Frankly, this is the kind of stuff that Israel does best: science on behalf of mankind. It is not the largest of the laboratories for human advancement through science. But it is one of the most innovative. It's also something that Israeli politicians seem to grasp easily. Not only with water or with crops, but in information technologies, nano-technologies and bio-tech. And here is a science in heavy industry.
The FT reports that "the privately funded plan to build 500,000 recharging points and battery-swap stations for electric cars in the next 18 months has the backing of the government and president." This means the practical Ehud Olmert and Shimon Peres, who is better at dreaming about the future than organizing the present, as we know from his one-disaster-after-another peace initiatives.

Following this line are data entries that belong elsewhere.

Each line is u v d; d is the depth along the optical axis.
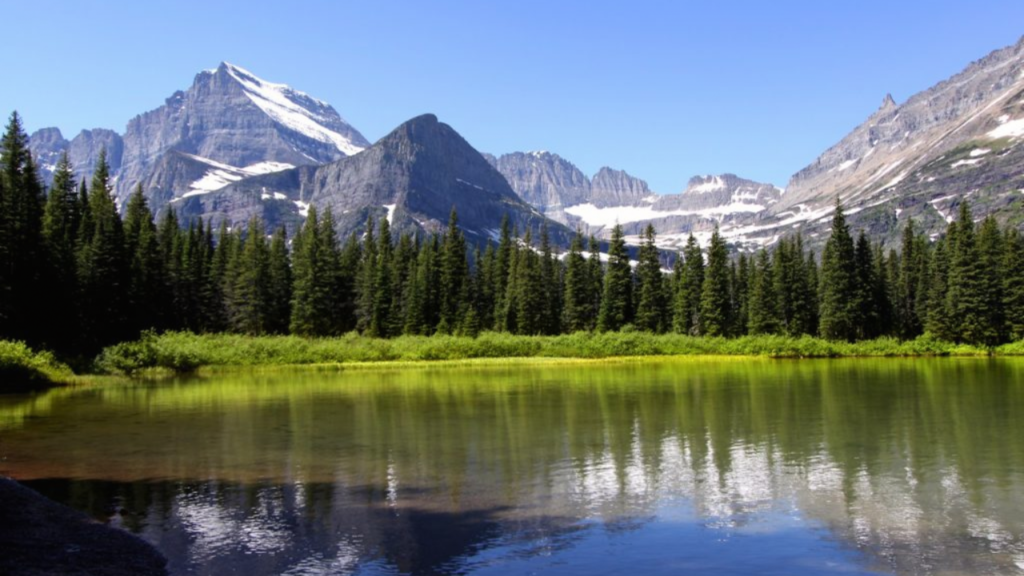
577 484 21.89
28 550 15.20
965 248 94.69
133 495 20.78
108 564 14.70
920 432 30.69
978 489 20.92
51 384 56.38
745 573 14.52
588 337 98.19
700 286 111.94
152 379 63.03
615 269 110.75
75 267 74.44
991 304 93.56
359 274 122.06
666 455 26.20
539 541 16.53
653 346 93.44
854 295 99.38
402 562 15.12
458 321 108.69
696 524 17.80
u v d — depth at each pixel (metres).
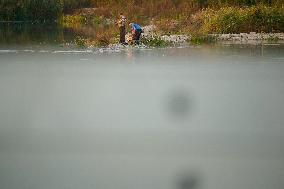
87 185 16.69
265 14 79.81
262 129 22.72
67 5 136.25
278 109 26.34
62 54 51.84
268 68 40.62
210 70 39.59
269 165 18.38
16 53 52.88
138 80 35.12
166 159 19.05
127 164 18.75
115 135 22.09
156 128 22.92
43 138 21.61
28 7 127.62
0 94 30.25
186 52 54.41
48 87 32.53
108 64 43.28
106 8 127.19
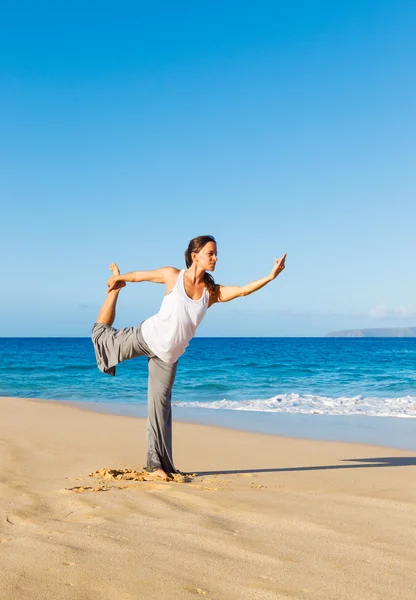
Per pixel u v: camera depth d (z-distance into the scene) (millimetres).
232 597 2619
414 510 4457
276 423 12703
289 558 3184
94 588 2674
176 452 8414
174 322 5605
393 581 2865
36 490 5020
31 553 3131
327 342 118562
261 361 42625
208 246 5488
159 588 2695
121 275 6008
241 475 6496
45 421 12016
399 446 9469
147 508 4312
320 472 6781
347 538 3609
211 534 3613
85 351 64312
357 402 17250
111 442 8953
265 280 5512
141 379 26547
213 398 19156
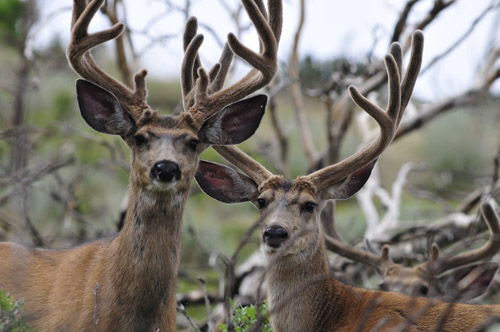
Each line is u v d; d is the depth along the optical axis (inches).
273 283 492.4
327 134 852.6
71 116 1122.0
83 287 439.5
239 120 461.7
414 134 1423.5
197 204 1114.7
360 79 847.7
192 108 450.6
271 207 488.7
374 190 861.8
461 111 1342.3
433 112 844.6
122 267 428.8
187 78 506.9
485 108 1226.6
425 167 897.5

This is a bold venture. Imagine how it would have fared under state socialism during Israel's first decades. It has a big investor in an Israeli zillionaire, Idan Ofer, with whom I actually lost a decent amount of money six years ago. It has an Israeli-American software entrepreneur, Shai Agassi, whose well-named company, Project Better Place, will provide the batteries at 124 miles per charge. Jim Wolfensohn is an investor. His reasons for making the investment: "Israel is a perfect test tube. The beauty of this is that you have a real place where you can get real human reactions. In Israel they can control the externalities and give it a chance to flourish or fail. It needs to be test, and Agassi is to be commended for testing it and the Israelis government for trying it."
It will be a better investment than the one in which Wolfensohn and some doesn't-matter-if-we-lose wealthy American Jews bought the Gaza greenhouses for the Palestinians in 2005.